The answer is 6/11. To see this, let pA = Pr[Alice wins] and pB = Pr[Bob wins]. Then note that pA = Pr[win if go first], so pB = Pr[Alice loses first roll] * Pr[win if go first]. So mathematically we have pB = 5/6 * pA, and pA + pB = 1.

Let R1 = the value of the die on roll 1, R2 = value on roll 2, etc. Since Alice rolls first, she will win if R1=6. But what if R1 is not 6? Then Alice will still win if (R1 !=6) and (R2 !=6) (so that Bob doesn't win) and (R3 = 6) (so that Alice wins).
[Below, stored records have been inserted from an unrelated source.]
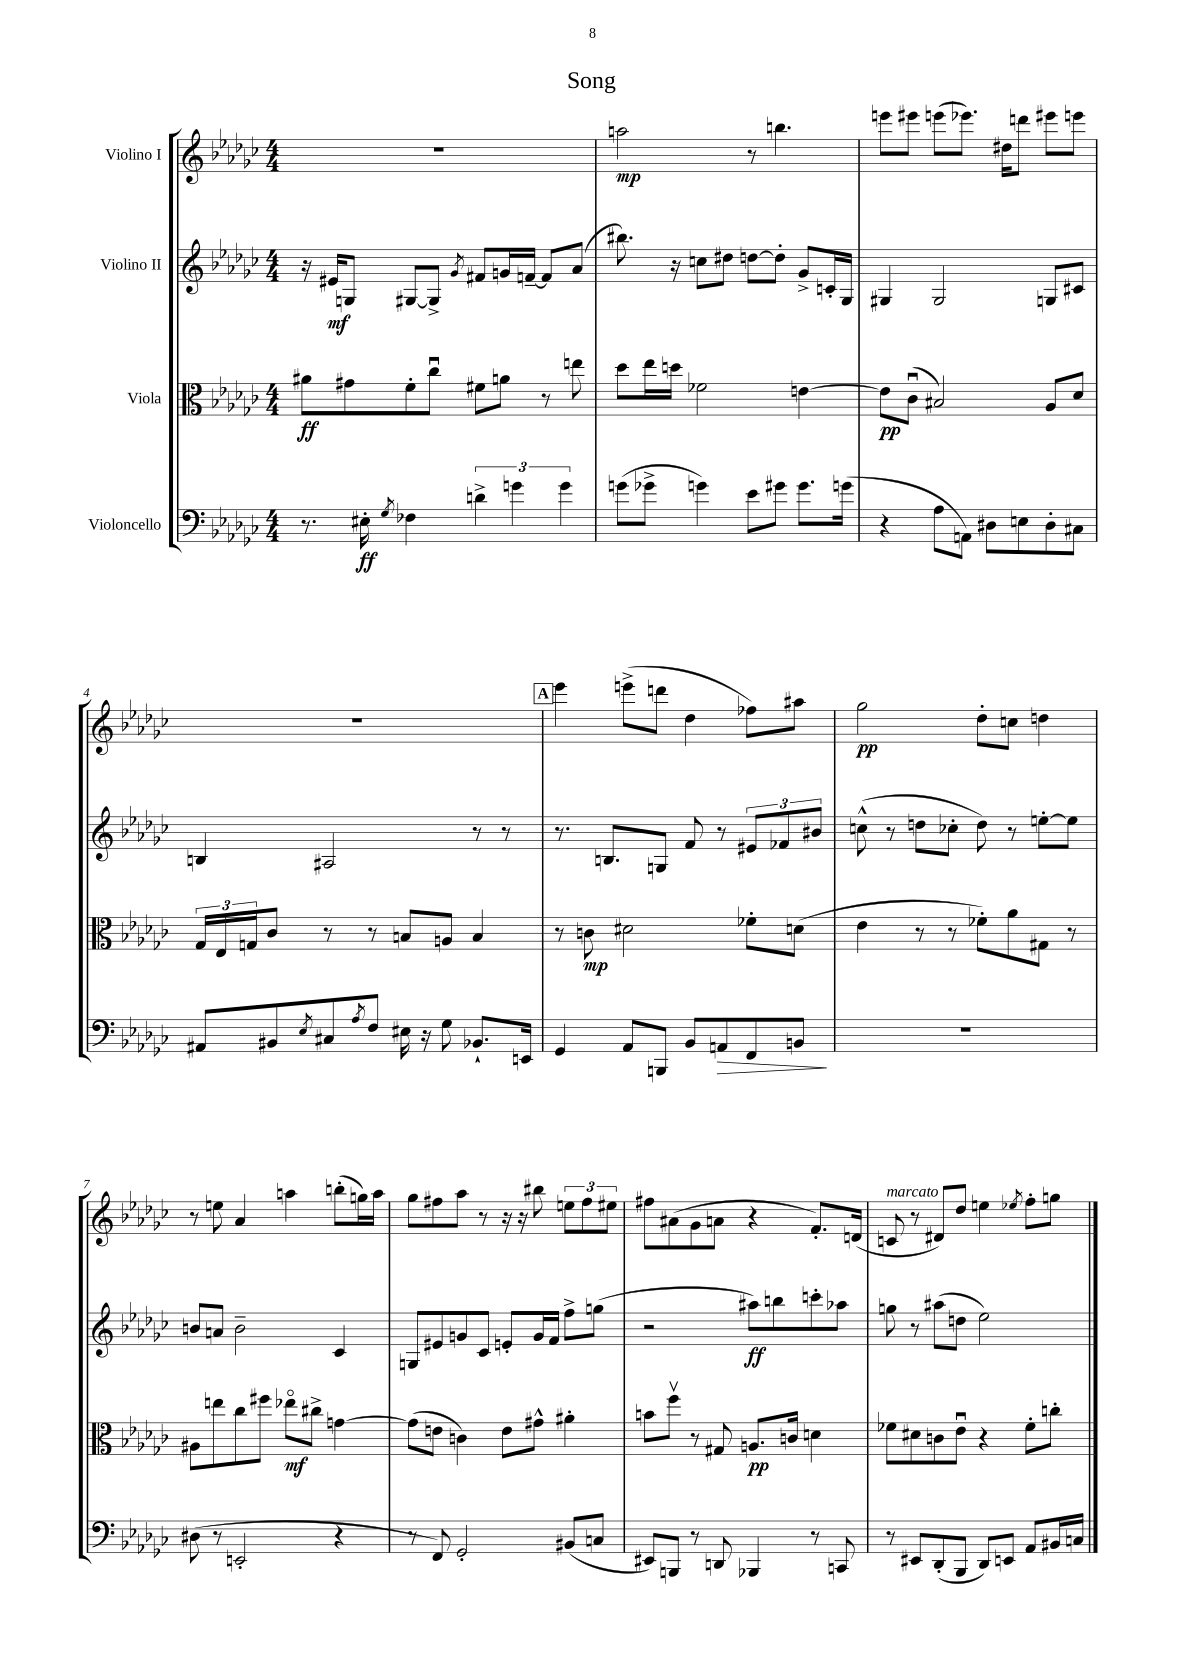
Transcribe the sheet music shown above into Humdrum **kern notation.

**kern	**dynam	**kern	**dynam	**kern	**dynam	**kern	**dynam
*part4	*part4	*part3	*part3	*part2	*part2	*part1	*part1
*staff4	*staff4	*staff3	*staff3	*staff2	*staff2	*staff1	*staff1
*I"Violoncello	*	*I"Viola	*	*I"Violino II	*	*I"Violino I	*
*clefF4	*	*clefC3	*	*clefG2	*	*clefG2	*
*k[b-e-a-d-g-c-]	*	*k[b-e-a-d-g-c-]	*	*k[b-e-a-d-g-c-]	*	*k[b-e-a-d-g-c-]	*
*M4/4	*	*M4/4	*	*M4/4	*	*M4/4	*
=1	=1	=1	=1	=1	=1	=1	=1
8.r	.	8a#X\L	ff	16r	.	1r	.
.	.	.	.	16e#X/KL	mf	.	.
.	.	8g#X\	.	8Gn/J	.	.	.
16E#X'\	ff	.	.	.	.	.	.
8qG-/	.	.	.	.	.	.	.
4F-X\	.	8f'\	.	[8G#X/L	.	.	.
.	.	8cc-u\J	.	8G#^/J]	.	.	.
.	.	.	.	8qg-/	.	.	.
6dn^\	.	8f#X\L	.	8f#X/L	.	.	.
.	.	8an\J	.	16gn/L	.	.	.
6gn\	.	.	.	.	.	.	.
.	.	.	.	[16fn~/JJ	.	.	.
.	.	8r	.	8f/L]	.	.	.
6g\	.	.	.	.	.	.	.
.	.	8een\	.	(8a-/J	.	.	.
=2	=2	=2	=2	=2	=2	=2	=2
(8gn\L	.	8dd-\L	.	8.bb#X\)	.	2aan\	mp
8g-X^\J	.	16ee-\L	.	.	.	.	.
.	.	16ddn\JJ	.	16r	.	.	.
4gn\)	.	2f-X\	.	8ccn\L	.	.	.
.	.	.	.	8dd#X\J	.	.	.
8e-\L	.	.	.	[8ddn\L	.	8r	.
8g#X\J	.	.	.	8dd'\J]	.	4.bbn\	.
8.g#\L	.	[4en\	.	8g-^/L	.	.	.
.	.	.	.	16cn'/L	.	.	.
(16gn\Jk	.	.	.	16G-/JJ	.	.	.
=3	=3	=3	=3	=3	=3	=3	=3
4r	.	8e\L]	pp	4G#X/	.	8eeen\L	.
.	.	(8c-u\J	.	.	.	8eee#X\J	.
8A-\L	.	2B#X/)	.	2G#/	.	(8eeen\L	.
8AAn\J)	.	.	.	.	.	8.eee-X\J)	.
8D#X\L	.	.	.	.	.	.	.
.	.	.	.	.	.	16dd#X\KL	.
8En\	.	.	.	.	.	8dddn\J	.
8D#'\	.	8A-/L	.	8Gn/L	.	8eee#X\L	.
8C#X\J	.	8d-/J	.	8c#X/J	.	8eeen\J	.
!!LO:LB:g=z
=4	=4	=4	=4	=4	=4	=4	=4
8AA#X/L	.	24G-/LL	.	4Bn/	.	1r	.
.	.	24E-/	.	.	.	.	.
.	.	24Gn/J	.	.	.	.	.
8BB#X/	.	8c-/J	.	.	.	.	.
8qE-/	.	.	.	.	.	.	.
8C#X/	.	8r	.	2A#X/	.	.	.
8qA-/	.	.	.	.	.	.	.
8F/J	.	8r	.	.	.	.	.
16E#X\	.	8Bn/L	.	.	.	.	.
16r	.	.	.	.	.	.	.
8G-\	.	8An/J	.	.	.	.	.
8.BB-X`/L	.	4B/	.	8r	.	.	.
.	.	.	.	8r	.	.	.
16EEn/Jk	.	.	.	.	.	.	.
!!LO:REH:place=s1:t=A
=5	=5	=5	=5	=5	=5	=5	=5
4GG-/	.	8r	.	8.r	.	4eee-\	.
.	.	8cn\	mp	.	.	.	.
.	.	.	.	8.Bn/L	.	.	.
8AA-/L	.	2d#X\	.	.	.	(8eeen^\L	.
8BBBn/J	.	.	.	8Gn/J	.	8dddn\J	.
8BB-/L	.	.	.	8f/	.	4dd-\	.
!	!LO:HP:b	!	!	!	!	!	!
8AAn/	>	.	.	8r	.	.	.
8FF/	.	8f-X'\L	.	12e#X/L	.	8ff-X\L)	.
.	.	.	.	12f-X/	.	.	.
8BBn/J	.	(8dn\J	.	.	.	8aa#X\J	.
.	.	.	.	12b#X/J	.	.	.
.	]	.	.	.	.	.	.
=6	=6	=6	=6	=6	=6	=6	=6
1r	.	4e-\	.	(8ccn^^\	.	2gg-\	pp
.	.	.	.	8r	.	.	.
.	.	8r	.	8ddn\L	.	.	.
.	.	8r	.	8cc-X'\J	.	.	.
.	.	8f-X'\L)	.	8dd\)	.	8dd-'\L	.
.	.	8a-\	.	8r	.	8ccn\J	.
.	.	8G#X\J	.	[8een'\L	.	4ddn\	.
.	.	8r	.	8ee\J]	.	.	.
!!LO:LB:g=z
=7	=7	=7	=7	=7	=7	=7	=7
(8D#X\	.	8A#X\L	.	8bn/L	.	8r	.
8r	.	8een\	.	8an/J	.	8een\	.
2EEn'/	.	8cc-\	.	2b~\	.	4a-/	.
.	.	8ff#X\J	.	.	.	.	.
.	.	8ee-X\L	mf	.	.	4aan\	.
.	.	8cc#X^\J	.	.	.	.	.
4r	.	[4gn\	.	4c-/	.	(8bbn'\L	.
.	.	.	.	.	.	16ggn\L)	.
.	.	.	.	.	.	16aa\JJ	.
=8	=8	=8	=8	=8	=8	=8	=8
8r	.	(8g\L]	.	8Gn/L	.	8gg-\L	.
8FF/)	.	8en\J	.	8e#X/	.	8ff#X\	.
2GG-'/	.	4cn\)	.	8gn/	.	8aa-\J	.
.	.	.	.	8c-/J	.	8r	.
.	.	8e\L	.	8en'/L	.	16r	.
.	.	.	.	.	.	16r	.
.	.	8g#X^^\J	.	16g/L	.	8bb#X\	.
.	.	.	.	16f/JJ	.	.	.
(8BB#X/L	.	4a#X'\	.	8ff^\L	.	12een\L	.
.	.	.	.	.	.	12ff#\	.
8Cn/J	.	.	.	(8ggn\J	.	.	.
.	.	.	.	.	.	12ee#X\J	.
=9	=9	=9	=9	=9	=9	=9	=9
8EE#X/L)	.	8bn\L	.	2r	.	8ff#X\L	.
8BBBn/J	.	8ffv\J	.	.	.	(8a#X\	.
8r	.	8r	.	.	.	8g-\	.
8DDn/	.	8G#X/	.	.	.	8an\J	.
4BBB-X/	.	8.An/L	pp	8aa#X\L)	ff	4r	.
.	.	.	.	8bbn\	.	.	.
.	.	16cn/Jk	.	.	.	.	.
8r	.	4dn\	.	8cccn'\	.	8.f'/L)	.
8CCn/	.	.	.	8aa-X\J	.	.	.
.	.	.	.	.	.	(16dn/Jk	.
=10	=10	=10	=10	=10	=10	=10	=10
!	!	!	!	!	!	!LO:TX:a:i:t=marcato	!
8r	.	8f-X\L	.	8ggn\	.	8cn/	.
8EE#X/L	.	8d#X\	.	8r	.	8r	.
(8DD-'/	.	8cn\	.	(8aa#X\L	.	8d#X/L)	.
8BBB-/J	.	8e-u\J	.	8ddn\J	.	8dd-/J	.
8DD-/L)	.	4r	.	2ee-\)	.	4een\	.
8EEn/J	.	.	.	.	.	.	.
.	.	.	.	.	.	8qee-X/	.
8AA-/L	.	8f-'\L	.	.	.	8ff'\L	.
16BB#X/L	.	8ccn'\J	.	.	.	8ggn\J	.
16Cn/JJ	.	.	.	.	.	.	.
==	==	==	==	==	==	==	==
*-	*-	*-	*-	*-	*-	*-	*-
Similarly, what if R3 is not 6? Then Alice will still win if (R1 !=6) and (R2 != 6) and (R3 != 6) (by assumption) and (R4 != 6) (so that Bob doesn't win) and (R5 = 6). It should be obvious that we can repeat this pattern forever. Also, each of these events are mutually exclusive, since (for example) it's impossible for (R1 = 6) (the first possibility) and (R1 != 6 and R2 != 6 and R3=6) (our second possibility), due to the first one having R1 = 6, and the second one having R1 != 6. Therefore we can just add up the probabilities (using the rule P(A or B) = P(A) + P(B) - P(A and B)). Each time is one roll which must equal 6, which obviously has a probability of 1/6. Similarly, at the n'th step there are 2n rolls which cannot equal 6, each occurring with a probability of 5/6. Thus adding up all the probabilities gives the infinite sum: (1/6) * sum for n from 0 to infinity of (5/6)^(2*n) = (1/6) * sum for n from 0 to infinity of (25/36)^n This is an infinite geometric series. An infinite geometric series going from 0 to infinity adding up r^n has a sum equal to 1 / (1 - r). Thus in this case we get: (1/6) * (1 / (1 - 25/36)) = 6 / 11.